I was so stunned by the maneuver it took me a moment to realize I couldn’t breathe. I started yanking at the arm around my throat but it was like steel.

“Pietro, Pietro,” said Raffaello, shaking his head. “You never were the brightest, Pietro.”

“He’s a lawyer,” shouted Dante. “A fucking lawyer. You think you can threaten us by taking as a hostage a lawyer?”

Cressi stopped backing up. The arm around my throat tightened. I could feel the blackness starting to expand in my brain even as the gun barrel left my temple and pointed at the Cadillac. I stopped scrabbling at the arm and went limp as I reached into my pants pocket and gripped the handle of the pairing knife. With a last burst of conscious energy I pulled it out and jabbed it as hard as I could into the forearm squeezing my neck.

There was a scream, whose I wasn’t then sure, and I dropped to the pavement, grappling at my throat and letting out a constricted wheeze as the scream raced away from me. Then there were two shots and the whine of angry bees over my head. The screaming suddenly stopped. I heard still another thud of death and the scrape of Peter Cressi’s monster gun skidding freely along the cement of Pier Four.

On my knees, on the cement, my hands still at my throat, I looked up and saw Earl Dante, smiling his evil smile, pointing a gun straight at my head, the smoke still curling upward from the barrel in a narrow twist. And as if that sight wasn’t scary enough, from out of the corner of my eye I saw a dead man rising.

52

IT WAS ANTON SCHMIDT,rising to his knees, still holding onto the black leather bag with one hand, feeling around the cement of the pier for his glasses with the other. I stared at him in amazement, waiting for a bullet to take him down again as he found his glasses and then his hat and stood, dusting himself off. His thick glasses finally on, he looked around and saw me kneeling on the cement, with Dante’s gun trained at my face. He prudently backed away.

“I received a call last night on my private number,” said Raffaello. “It was from a Morris something-or-other.”

I started to yammer about Calvi coming at me in my apartment and my having no choice but to go along when Raffaello silenced me with his words.

“You gave my private number to a stranger,” he said softly. “You involved a stranger in our business.”

I pressed my palms to the ground and pushed myself to standing. “Morris is absolutely trustworthy,” I said. “I would trust him with my life.”
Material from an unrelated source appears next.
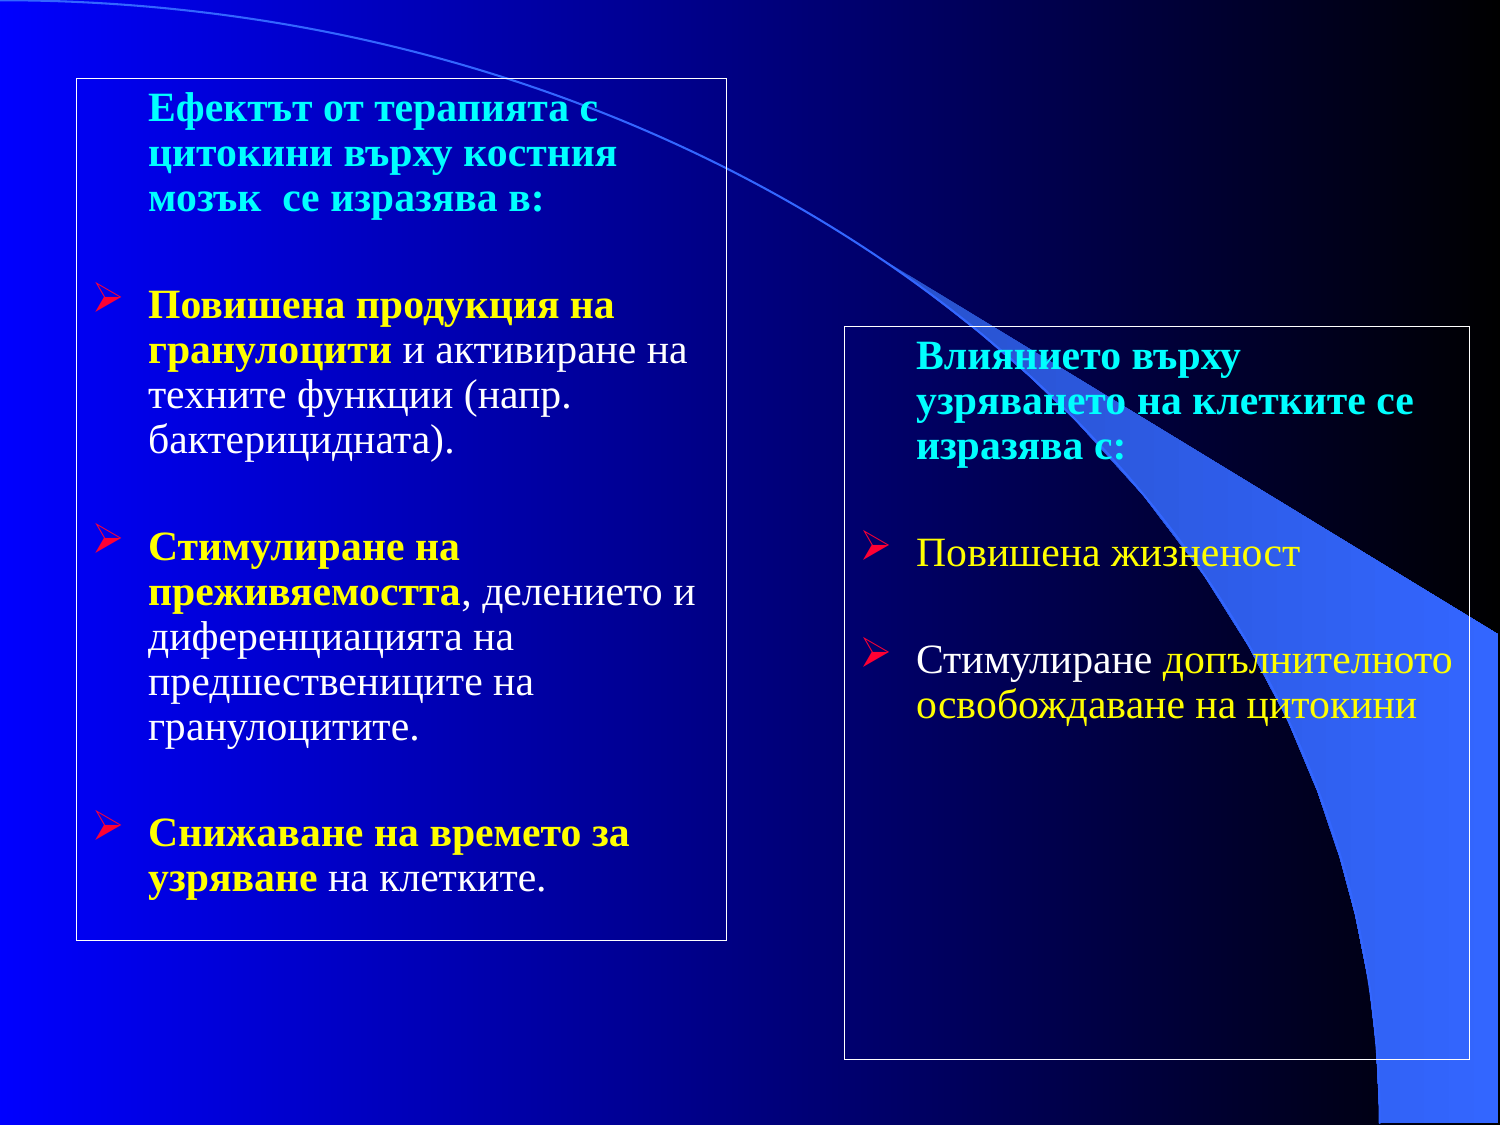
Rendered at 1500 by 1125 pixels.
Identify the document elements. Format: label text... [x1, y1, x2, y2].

list Влиянието върху узряването на клетките се изразява с: Повишена жизненост Стимулиране допълнителното освобождаване на цитокини [844, 326, 1470, 1060]
list Ефектът от терапията с цитокини върху костния мозък се изразява в: Повишена продукция на гранулоцити и активиране на техните функции (напр. бактерицидната). Стимулиране на преживяемостта, делението и диференциацията на предшествениците на гранулоцитите. Снижаване на времето за узряване на клетките. [76, 78, 727, 941]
“That’s exactly what you did,” said Raffaello.

I almost sagged back to the ground with fear before I saw Raffaello smile and Dante lower his gun.

“This Morris person,” said Raffaello, “he told me that you had signaled him that this meeting was a betrayal. That was very brave of you to get out such a signal. As you can tell, I had matters already well in hand.” He nodded toward Anton Schmidt. “But still, such loyalty as you have shown, it touches my heart. Of course Earl, he is disappointed. He so wanted to kill you.”

Dante shrugged as he put away his gun.